Stop it! ;D These shots are so great, they make my shots look crappy! Care to share some setup? Is this water you are using?


----------



## victorwol (May 14, 2012)

rwmson said:


> Stop it! ;D These shots are so great, they make my shots look crappy! Care to share some setup? Is this water you are using?

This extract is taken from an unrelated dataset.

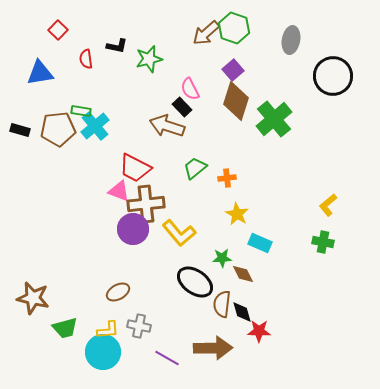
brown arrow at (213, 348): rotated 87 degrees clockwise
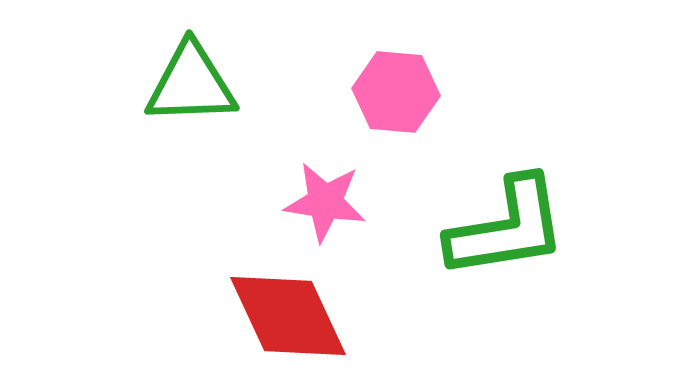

Thanks! I'll post a photo of the setup later tonight, yes it is water, mixed with guargum to make it a bit more thick and don't splash I hundreds of tiny drops, also the water in the receptacle has a few drops of rinse aid, which makes it a bit more reactive.


----------



## victorwol (May 15, 2012)

here is the rig. An electric valve controlled by a Stopshot, two Canon 580 EX II at 1/128 of power, and did tested also with an Einstein head, but is not as fast as the Canon one.


----------



## victorwol (May 15, 2012)

Teddy Bear ;D ;D ;D ;D


----------



## rwmson (May 15, 2012)

Awesome! Thanks for the tips about using Guar Gum and rinse aid, I'll have to try that out (if I can figure out where one can buy Guar Gum).


----------



## victorwol (May 15, 2012)

eBay. That is where I got it from. Very cheap. About half teaspoon per litter.


----------



## FoLo (May 23, 2012)

WOW ... AMAZING!!!!!!


----------



## mws (May 23, 2012)

Did you buy the Arduino controller pre made? Or assemble from a kit, or of your own design? You can do some really neat stuff with them.


----------



## Dylan777 (May 23, 2012)

How do you spell amazing???

GREAT shots...thanks for sharing.


----------



## victorwol (May 24, 2012)

mws said:


> Did you buy the Arduino controller pre made? Or assemble from a kit, or of your own design? You can do some really neat stuff with them.



Sorry, I missed your question.. I bought it already made since it use a very special software on a computer that does all the setup of the Arduino without having to resource to hundreds of clicks like when you use one with just an LCD and a few buttons. It is made by a guy in Germany, if you are interested message me and I'll give you the details, he doesn't want to sell more than what he can build..... It's great that can control up to 12 devices, valves, flashes or cameras.


----------



## victorwol (May 24, 2012)

Dylan777 said:


> How do you spell amazing???
> 
> GREAT shots...thanks for sharing.



Thanks!


----------



## solargravity (Jun 8, 2012)

Super impressive. I love your technical setup and your composition. Wicked!


----------



## victorwol (Jun 25, 2012)

solargravity said:


> Super impressive. I love your technical setup and your composition. Wicked!



Thanks!


----------